◆ **Design files in plain text**:

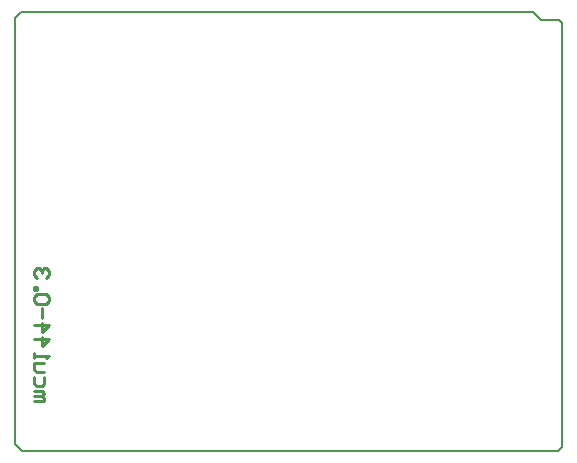
<source format=gbo>
G04*
G04 #@! TF.GenerationSoftware,Altium Limited,Altium Designer,20.2.7 (254)*
G04*
G04 Layer_Color=57008*
%FSLAX25Y25*%
%MOIN*%
G70*
G04*
G04 #@! TF.SameCoordinates,25489B90-ED76-4F5C-8E88-9731D22F464B*
G04*
G04*
G04 #@! TF.FilePolarity,Positive*
G04*
G01*
G75*
%ADD11C,0.01000*%
%ADD13C,0.00787*%
D11*
X6905Y17142D02*
X10054D01*
Y17929D01*
X9267Y18716D01*
X6905D01*
X9267D01*
X10054Y19503D01*
X9267Y20290D01*
X6905D01*
X10054Y25013D02*
Y22652D01*
X9267Y21865D01*
X7693D01*
X6905Y22652D01*
Y25013D01*
X10054Y26588D02*
X7693D01*
X6905Y27375D01*
Y29736D01*
X10054D01*
X6905Y31310D02*
Y32885D01*
Y32098D01*
X11628D01*
X10841Y31310D01*
X6905Y37608D02*
X11628D01*
X9267Y35246D01*
Y38395D01*
X6905Y42330D02*
X11628D01*
X9267Y39969D01*
Y43118D01*
Y44692D02*
Y47840D01*
X10841Y49415D02*
X11628Y50202D01*
Y51776D01*
X10841Y52563D01*
X7693D01*
X6905Y51776D01*
Y50202D01*
X7693Y49415D01*
X10841D01*
X6905Y54138D02*
X7693D01*
Y54925D01*
X6905D01*
Y54138D01*
X10841Y58073D02*
X11628Y58860D01*
Y60435D01*
X10841Y61222D01*
X10054D01*
X9267Y60435D01*
Y59648D01*
Y60435D01*
X8480Y61222D01*
X7693D01*
X6905Y60435D01*
Y58860D01*
X7693Y58073D01*
D13*
X2314Y146653D02*
X173130D01*
X175886Y143898D01*
X181890D01*
X394Y2638D02*
X2634Y398D01*
X182773Y143015D02*
X182773Y1746D01*
X394Y144734D02*
X394Y2638D01*
X394Y144734D02*
X2314Y146653D01*
X2634Y398D02*
X181424Y398D01*
X182773Y1746D01*
X181890Y143898D02*
X182773Y143015D01*
M02*

</source>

◆ **About this exercise**: Write down all the entries exactly, but not the pictures they hold.

◆ **Solution for this task**:
<source format=gbo>
G04*
G04 #@! TF.GenerationSoftware,Altium Limited,Altium Designer,20.2.7 (254)*
G04*
G04 Layer_Color=57008*
%FSLAX25Y25*%
%MOIN*%
G70*
G04*
G04 #@! TF.SameCoordinates,25489B90-ED76-4F5C-8E88-9731D22F464B*
G04*
G04*
G04 #@! TF.FilePolarity,Positive*
G04*
G01*
G75*
%ADD11C,0.01000*%
%ADD13C,0.00787*%
D11*
X6905Y17142D02*
X10054D01*
Y17929D01*
X9267Y18716D01*
X6905D01*
X9267D01*
X10054Y19503D01*
X9267Y20290D01*
X6905D01*
X10054Y25013D02*
Y22652D01*
X9267Y21865D01*
X7693D01*
X6905Y22652D01*
Y25013D01*
X10054Y26588D02*
X7693D01*
X6905Y27375D01*
Y29736D01*
X10054D01*
X6905Y31310D02*
Y32885D01*
Y32098D01*
X11628D01*
X10841Y31310D01*
X6905Y37608D02*
X11628D01*
X9267Y35246D01*
Y38395D01*
X6905Y42330D02*
X11628D01*
X9267Y39969D01*
Y43118D01*
Y44692D02*
Y47840D01*
X10841Y49415D02*
X11628Y50202D01*
Y51776D01*
X10841Y52563D01*
X7693D01*
X6905Y51776D01*
Y50202D01*
X7693Y49415D01*
X10841D01*
X6905Y54138D02*
X7693D01*
Y54925D01*
X6905D01*
Y54138D01*
X10841Y58073D02*
X11628Y58860D01*
Y60435D01*
X10841Y61222D01*
X10054D01*
X9267Y60435D01*
Y59648D01*
Y60435D01*
X8480Y61222D01*
X7693D01*
X6905Y60435D01*
Y58860D01*
X7693Y58073D01*
D13*
X2314Y146653D02*
X173130D01*
X175886Y143898D01*
X181890D01*
X394Y2638D02*
X2634Y398D01*
X182773Y143015D02*
X182773Y1746D01*
X394Y144734D02*
X394Y2638D01*
X394Y144734D02*
X2314Y146653D01*
X2634Y398D02*
X181424Y398D01*
X182773Y1746D01*
X181890Y143898D02*
X182773Y143015D01*
M02*

</source>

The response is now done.